6. To create the foundation for stellar coronal seismology. Parameters of quasi-periodic pulsations in stellar flares impose additional constraints on the estimation of physical parameters in stellar atmospheres. This, in particular, is directly relevant to the determination of the habitable zones in solar-type stellar systems. Indeed, one of the stellar parameters, which determines the limit of the habitable zone is the flaring and coronal mass ejection activity of the star, determined the physical conditions in the corona of the star.

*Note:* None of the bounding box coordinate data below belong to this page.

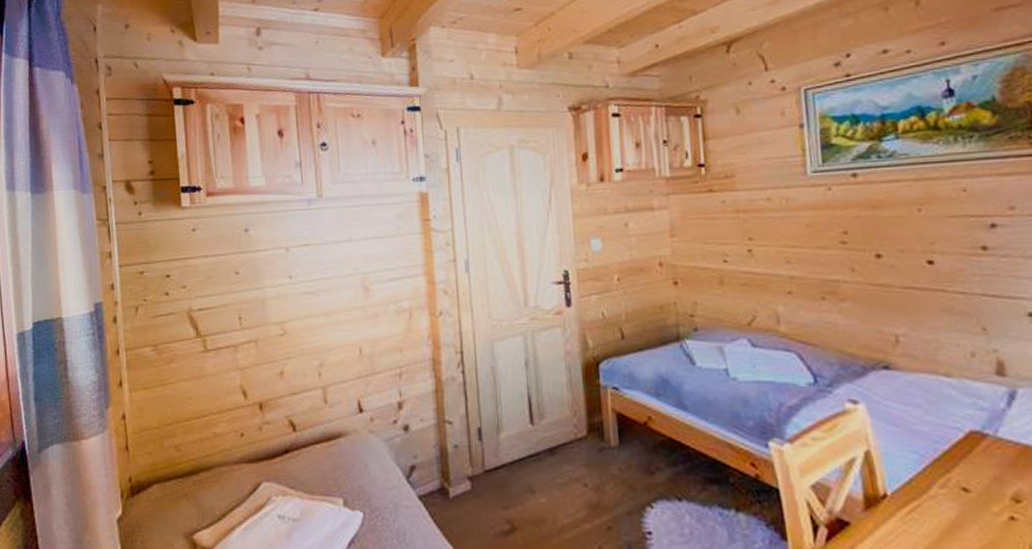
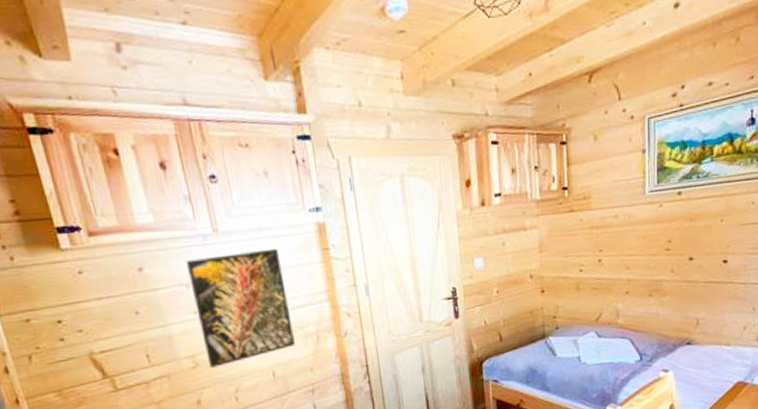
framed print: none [289,216,386,337] -> present [187,248,295,368]

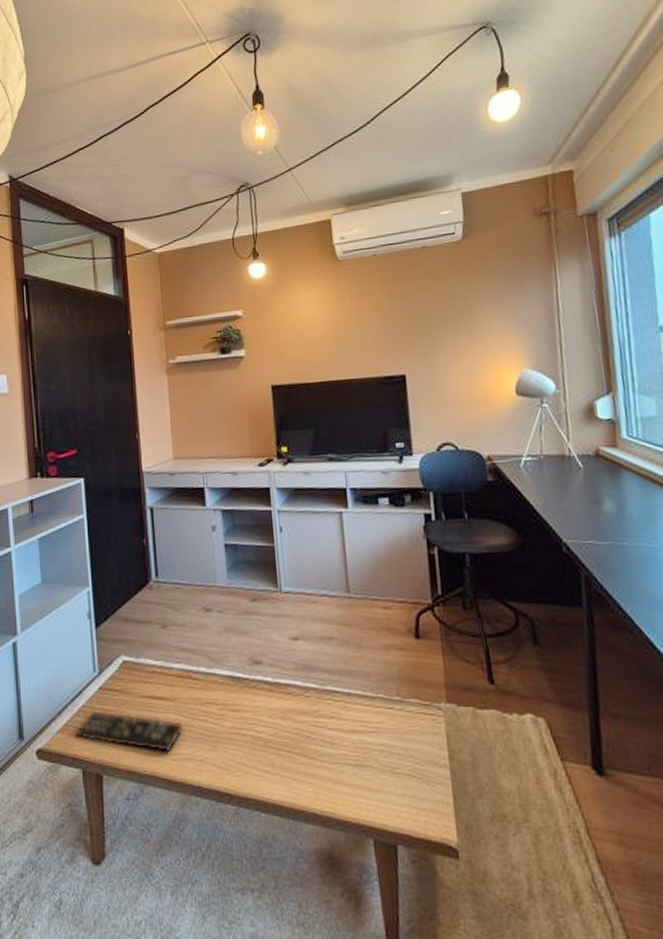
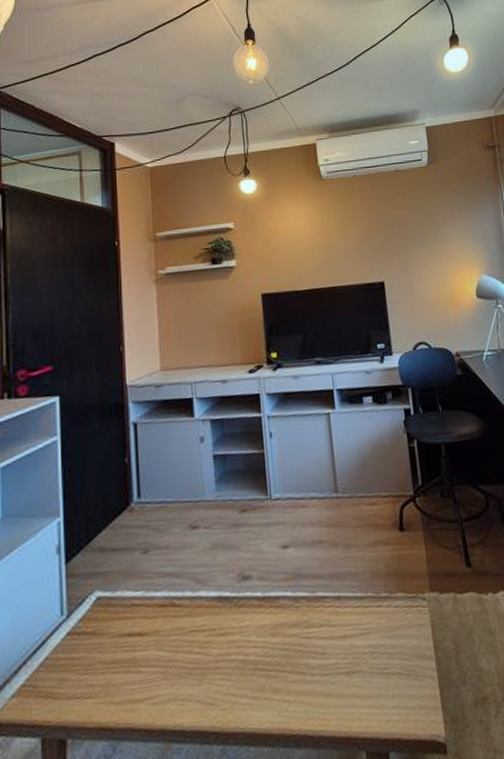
remote control: present [76,710,183,753] -> none [36,658,164,700]

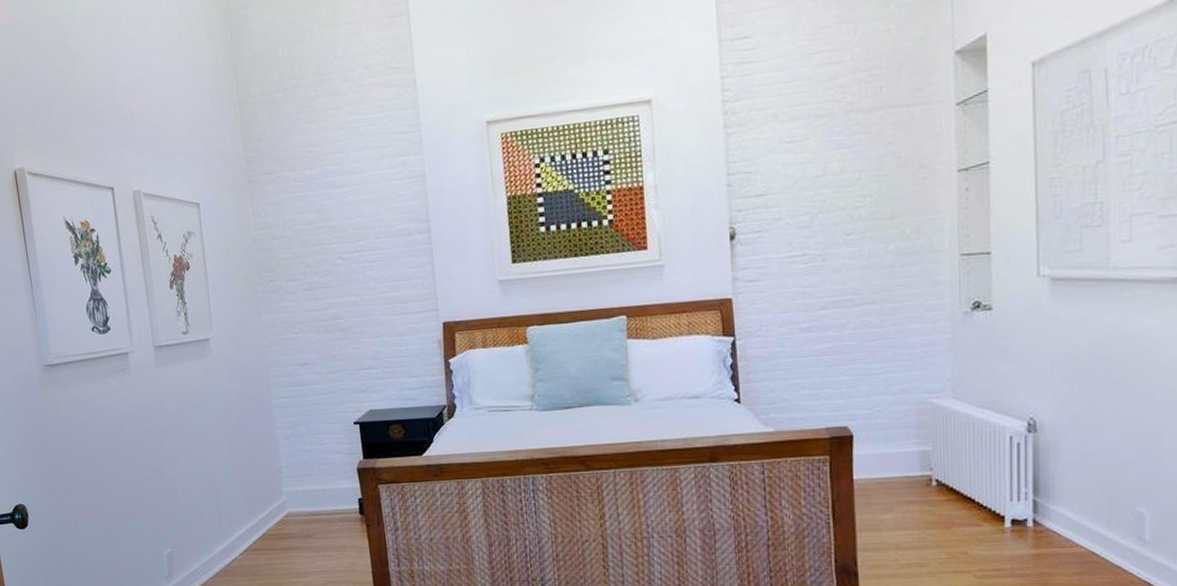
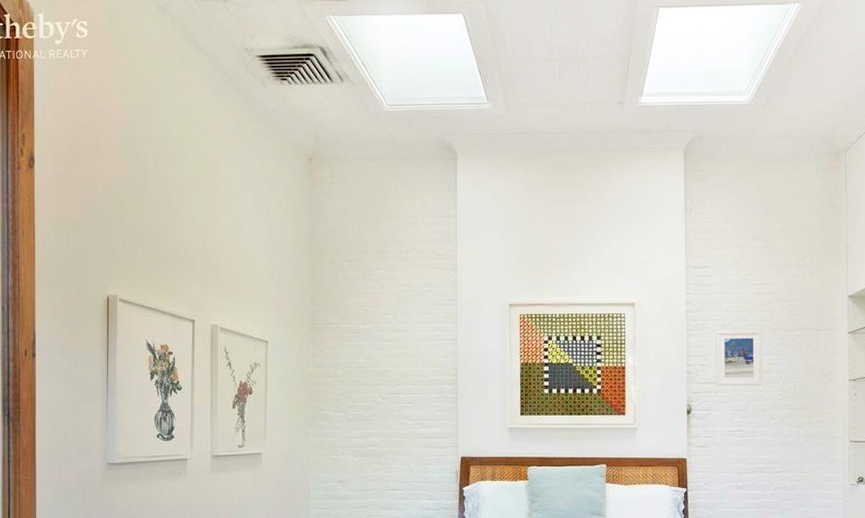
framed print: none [764,115,833,199] -> present [715,330,763,386]

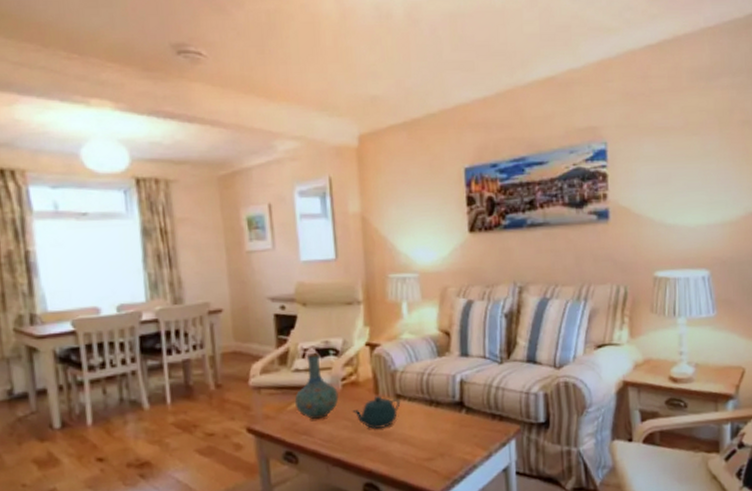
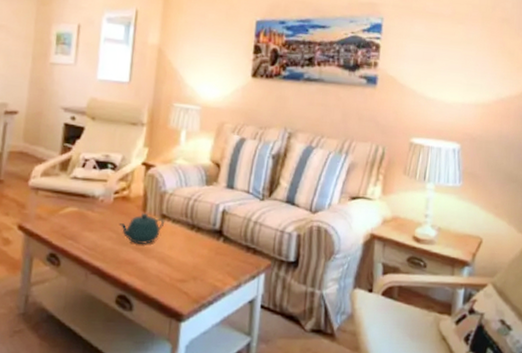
vase: present [294,353,339,420] -> none [67,164,109,227]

7. To design or adapt, test and implement novel techniques for the detection of wave and oscillatory phenomena in imaging time-dependent datasets. These techniques will significantly increase the number of observed events and radically improve the statistical significance of the results. The application of these techniques will enhance our understanding of time evolution and spatial distribution of the analysed phenomena. The methods to be designed can also have important applications in other branches of science.